(Records for the task Opens)

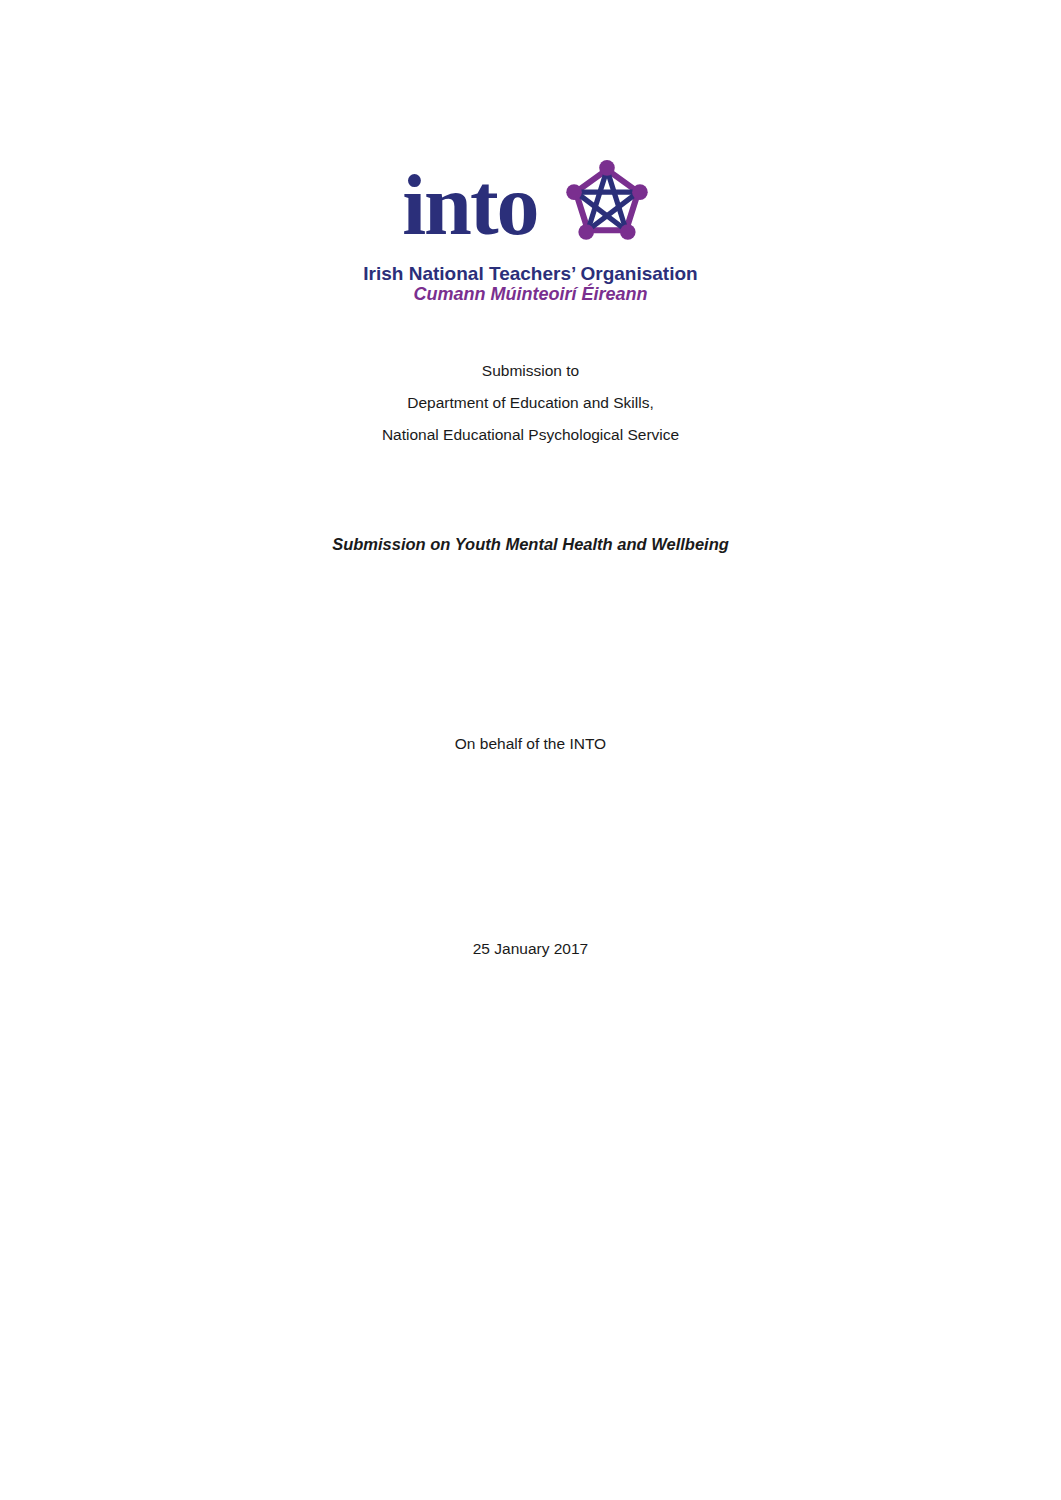into
Irish National Teachers’ Organisation
Cumann Múinteoirí Éireann
Submission to
Department of Education and Skills,
National Educational Psychological Service
Submission on Youth Mental Health and Wellbeing
On behalf of the INTO
25 January 2017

(Records for the task Closes)

▶ Assignment
The full text of the data above, exact and without pictures, is what to return.

▶ Written answer
into
Irish National Teachers’ Organisation
Cumann Múinteoirí Éireann
Submission to
Department of Education and Skills,
National Educational Psychological Service
Submission on Youth Mental Health and Wellbeing
On behalf of the INTO
25 January 2017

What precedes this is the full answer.